Soul Eater Complete Series (Cert 15)

6 Discs Blu-ray (Distributor: Manga Entertainment) Running time: 1204 minutes approx.  

Welcome to the Death Weapon Meister Academy (DWMA) where the pupils are allowed to bring their weapons to class – because half the pupils ARE weapons! Paired with wielders called “meisters”, their ultimate goal is to achieve the status of Death Scythe – a weapon worthy of being wielded by Death himself.

To attain this goal they must collect the souls of 99 evil humans and one witch, the last item being the trickiest of all, and if they fail, they must start again from scratch. But the plucky group of student meisters and weapons are about to find themselves pushed to the limits as Death City has to come together to prevent a global calamity from turning its denizens mad.

From the opening it is readily apparent Soul Eater is not your average anime series and is all the better for it.
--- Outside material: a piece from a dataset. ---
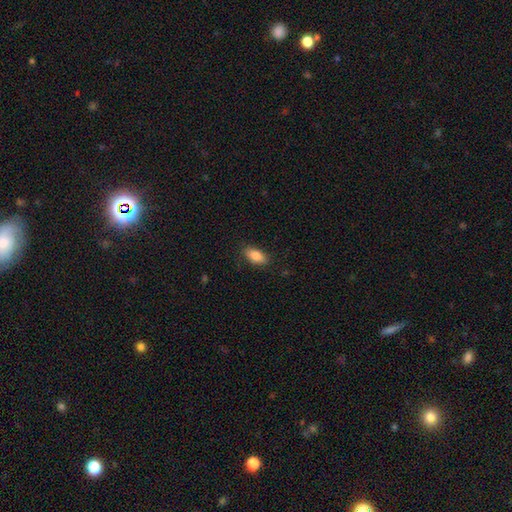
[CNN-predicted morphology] A smooth galaxy with no disk features (84%) that is in between round and cigar-shaped (89%).

Vote fractions:
- Smooth or featured? smooth: 84% / featured or disk: 9% / star or artifact: 7%
- How rounded? in between: 89% / cigar-shaped: 8% / round: 4%
- Merging? none: 86% / minor disturbance: 11% / major disturbance: 2% / merger: 1%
The creation of Atsushi Ohkubo, the sprawling adventures of the DWMA students first appears as a manga in 2004 and this anime adaptation followed in 2008. Some of you may recall its DVD release here in the UK back in 2011 – this Blu-ray only re-release is for those who want to experience its vibrant presentation in HD.

Quirky visuals and instantly recognisable, likeable characters are just part of the appeal and charm of this series, fulfilling every shonen remit with big battles, busty babes, and wicked humour yet is happy to subvert them by virtue of its unique setting in a world in which nothing is as it seems. The horror-esque motifs may be vital to the aesthetic and drive the general narrative but there is so much more on offer, touching on relatable themes of alienation, self-confidence, teamwork, and friendship.

At the centre of this tale are studious meister Maka Albarn and her weapon, the ineffably cool Soul. The bond they form both as friends and as a fighting team is the axis around which the main story occurs, but not limited to just them as this is a crucial factor for the other teams in the academy. If a weapon and meister can’t connect, they have already failed and will perish at the hands of the dangerous foes hell bent on causing chaos in Death City.

In these supporting roles, but quite easily capable of supplanting Soul and Maka as the main stars, are the similarly structured pairing of the noisy and brash Black Star and his weapon the meek and shy Tsubaki. Black Star is the Naruto of the show – his dialogue delivered at full volume, his confidence too high for his current status and his rashness his downfall. But he is very entertaining with it and the dichotomy of his arrogance with Tsubaki’s subdued poise and grace is a compelling one.

The there is Death The Kid, son of the DWMA headmaster. Obsessed to the point of OCD driven paranoia with symmetry, Kid finds himself often unable to enter into combat if the slightest thing out of whack catches his eye, be it his opponent’s appearance, the décor or the architecture. It’s a running gag that should grow stale quickly but never does. As a bane of Kid’s foible, his weapons are the Thompson Sisters, Patty and Liz; they turn into pistols but in human form are asymmetrical, with Liz being tall and Patty short.  

Comprising the other main recurring roles are Maka’s father Spirit, a Death Scythe and hopeless romantic failing to rebuild his relationship with his daughter; dissection happy Dr. Stein (you can guess his first name) and zombie teacher Sid Barrett. The puns and pop culture references don’t stop there with Academy swot Ox Ford and Blair the Witch, actually a cat with witch powers who turns herself into a sexy woman to cover the fan service quota. And there is also Excalibur but the less said about him the better.

With 51 episodes at its disposal, the main story takes its sweet time to reveal itself, the first seeds of the bigger picture planted around chapter 7. The students have been sent to Italy on a mission where they meet the morose, gender fluid Crona, possessed by the black blood of his/her weapon Ragnarok. Crona is the child of Medusa, a witch currently posing as a nurse at the DWMA, who developed the black blood to spread madness in people with Crona being her first test subject.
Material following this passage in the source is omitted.